Reconstruire l’unité de toute la gauche, une NUPES élargie, démocratique, de la base au sommet

 

À l’origine du retard (entre 2012 et 2022) à construire la NUPES, et de l’impossibilité de la faire vivre positivement depuis sa naissance, il y a la vieille théorie fantasmée, tragique, calamiteuse des « deux gauches irréconciliables ». Elle traine dans les têtes et n’a pas été éradiquée par la construction soudaine et rapide de la NUPES à la mi-avril 2022. Comme quoi, avant les tournants il vaut mieux des bilans.

Les « deux gauches irréconciliables », c’est une théorie suprématiste, hégémoniste, ancienne, selon laquelle, une gauche autoproclamée doit l’emporter et détruire l’autre. Elle remonte à loin, à l’idée qu’il faut purger la gauche de ses éléments malsains comme condition préalable pour avancer. Du temps où il fallait prétendument des conditions draconiennes pour adhérer, du temps où le « social-fascisme » était le premier et le pire des ennemis, et où « le parti se renforçait en s’épurant ». C’est une théorie répulsive, toujours perdante.

C’est l’idée qu’il y a une « gauche molle » et une « gauche dure », qu’il y a un « clivage » entre « réformistes » et « révolutionnaires », qu’il y a une surenchère entre avant-garde et une arrière-garde, une vraie gauche et une fausse gauche, une « vieille gauche » et une « nouvelle gauche ». C’est l’idée que les traitres réformistes doivent être démasqués, dénoncés, battus, éliminés comme condition préalable pour que les purs, les révolutionnaires gagnent. C’est l’idée que les partis de gauche, syndicats, associations de gauche, sont divisés, catégorisés, partagés, étiquetés et que la lutte de classes doit commencer par séparer les bons et les mauvais. Ça remplace et détourne la lutte de classe en une lutte au sein même de la classe.

Cette théorie a toujours été catastrophique dans les rangs du mouvement social.
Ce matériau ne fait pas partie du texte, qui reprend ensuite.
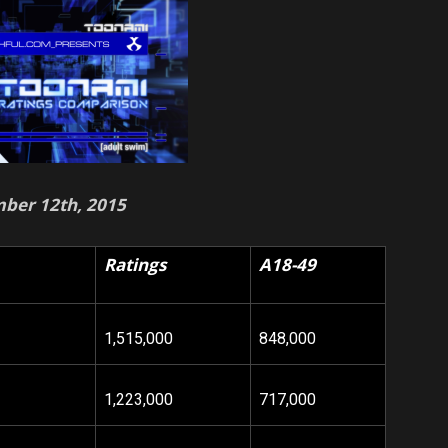
ber 12th, 2015
Ratings
A18-49
1,515,000
848,000
1,223,000
717,000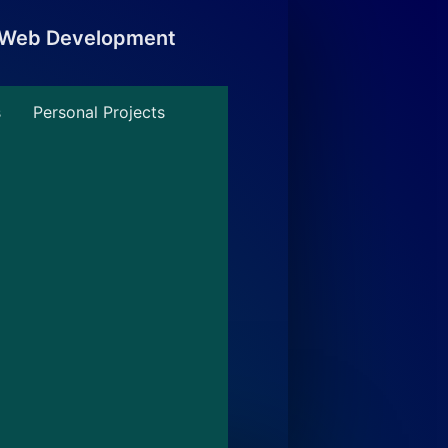
, Web Development
s
Personal Projects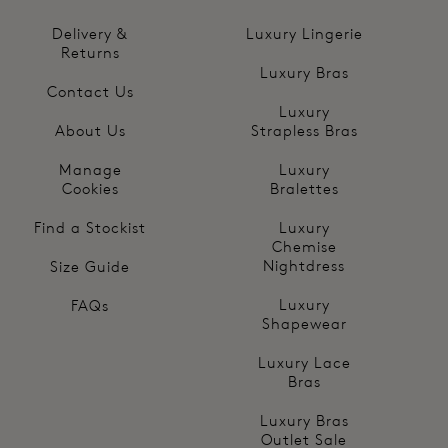
Delivery &
Luxury Lingerie
Returns
Luxury Bras
Contact Us
Luxury
About Us
Strapless Bras
Manage
Luxury
Cookies
Bralettes
Find a Stockist
Luxury
Chemise
Nightdress
Size Guide
Luxury
FAQs
Shapewear
Luxury Lace
Bras
Luxury Bras
Outlet Sale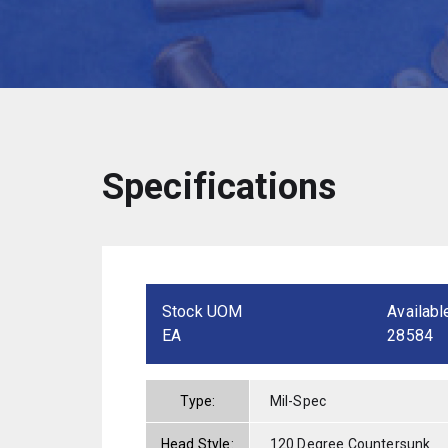
Specifications
Stock UOM
Availabl
EA
28584
Type:
Mil-Spec
Head Style:
120 Degree Countersunk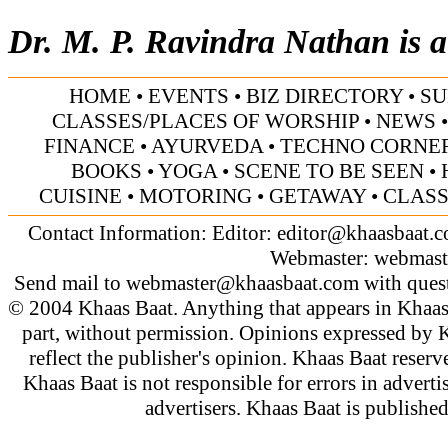
Dr. M. P. Ravindra Nathan is a 
HOME
•
EVENTS
•
BIZ DIRECTORY
•
SU
CLASSES/PLACES OF WORSHIP
•
NEWS
FINANCE
•
AYURVEDA
•
TECHNO CORNE
BOOKS
•
YOGA
•
SCENE TO BE SEEN
•
CUISINE
•
MOTORING
•
GETAWAY
•
CLASS
Contact Information: Editor:
editor@khaasbaat.
Webmaster:
webmast
Send mail to
webmaster@khaasbaat.com
with quest
© 2004 Khaas Baat. Anything that appears in Khaas
part, without permission. Opinions expressed by K
reflect the publisher's opinion. Khaas Baat reserve
Khaas Baat is not responsible for errors in adverti
advertisers. Khaas Baat is publish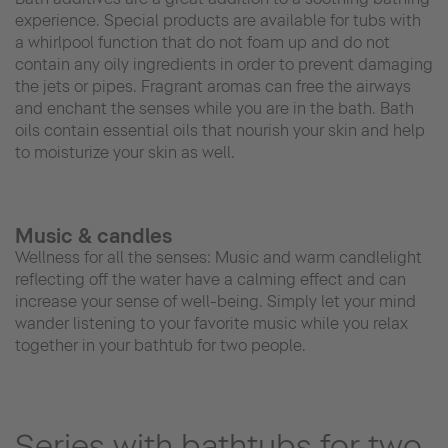
experience. Special products are available for tubs with
a whirlpool function that do not foam up and do not
contain any oily ingredients in order to prevent damaging
the jets or pipes. Fragrant aromas can free the airways
and enchant the senses while you are in the bath. Bath
oils contain essential oils that nourish your skin and help
to moisturize your skin as well.
Music & candles
Wellness for all the senses: Music and warm candlelight
reflecting off the water have a calming effect and can
increase your sense of well-being. Simply let your mind
wander listening to your favorite music while you relax
together in your bathtub for two people.
Series with bathtubs for two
Au lieu de viser à unir dans l’action et dans le combat politique l’ensemble de la classe salariale dominée contre la classe dominante patronale, actionnariale, elle clive, divise, oppose, paralyse.

Cela provient d’un oubli, d’une erreur théorique gravissime : la gauche c’est d’abord une force sociale, une classe sociale, et les idées, partis, syndicats, associations procèdent de cette classe et non pas l’inverse. C’est l’existence qui détermine la conscience, les partis et syndicats, sont le fruit du salariat, leur genèse, leur existence, leur rôle, leur fonction, leur action dépend de leur base sociale et non pas l’inverse.

C’est parce que le salariat est pluraliste que la gauche est pluraliste.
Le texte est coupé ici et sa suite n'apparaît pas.